I guess we'll have to see what happens when he decides what he is going to do this year and how well it goes over (for both of us) when I tell him that we'll have to spend the holidays apart then. Not sure if I am going to my moms house for Thanksgiving or if she is coming to my house, but even so, she does not want to hear a bunch of screaming kids running around and arguing with each other constantly either as I'm sure it's going to be an emotional holiday without my dad. Hopefully it doesn't drive an even bigger wedge in our relationship, but then again, I wonder how much he really cares anyway if he doesn't take my feelings into account when it comes to these issues *shrug*
P.S. Just to clarify as well, I am a parent and have a 20 year old daughter, but I was much more realistic with my ex when it came to visitation time when she was young. My mother even used to tell me that it was only fair to split holidays and of course my daughter was also raised with my stricter guidelines and a parenting style whereas my BF refuses to institute any rules in the house.
You don't mention the ages of
You don't mention the ages of BF's kids. If they are of age still needing a babysitter, lots of parents hire sitters so they can go out for NYE. If there are neighbor kids next store that the kids are friends with, maybe he can ask the neighbors to watch the kids.
If are BF is a homebody, it's possible having the kids all the holiday weekends is his way of dodging having to do the long weekend things that you'd rather be doing?
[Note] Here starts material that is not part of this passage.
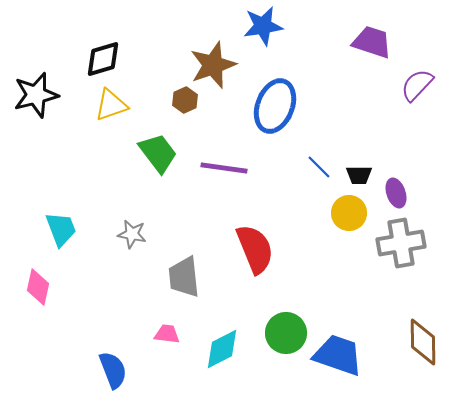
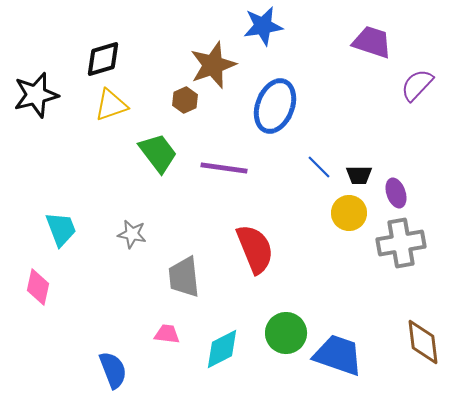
brown diamond: rotated 6 degrees counterclockwise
Keeping his kids those weekends frees him up from having to tell you 'Id rather stay home, I don't want to go here, there'.
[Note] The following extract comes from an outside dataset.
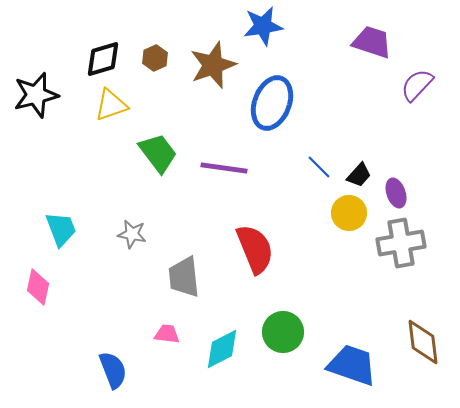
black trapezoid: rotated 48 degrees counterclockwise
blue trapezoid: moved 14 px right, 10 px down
Regardless of what we here think of sharing holidays between households, it's not us that count. It's your BF. So far he's telling you 'no, the kids are coming'. So it really matters not if it's 'fair' or you're being reasonable or unreasonable. So far he's clearly been telling you he's not willing to work with you on the issue. You're wise to keep your own home and not marry at this point as it sounds like you two are on different pages when it comes to this weekend/holiday thing.
im going to echo of of
im going to echo of of oneoffour- the holiday time is nice, but you need your adult time too. Sks live with me and DH full time, visit BM eowe and holidays are rotated. The holiday rotation stinks, as we have Dh's family, my family then BM and her stuff. But either way- DH and still make time for us. BM does not do adult things like dh and I do, so we always have her take NYE so we can have an adult night. Even if we had the kids, we'd have my parents watch them so we can get a night out. NYE in my opinion is not a kid holiday. Asking him to give up time with his kids is a lot- but he also needs to respect you and your wishes here. I think a babysitter may be a good option for this party you RSVPd to
I agree that all couples need
I agree that all couples need some adult time however, holidays should be about family. Why aren't the kids going to your family holidays as well? It seems like you don't consider them to be your family. If you dont after four years, are you sure this relationship is right for you?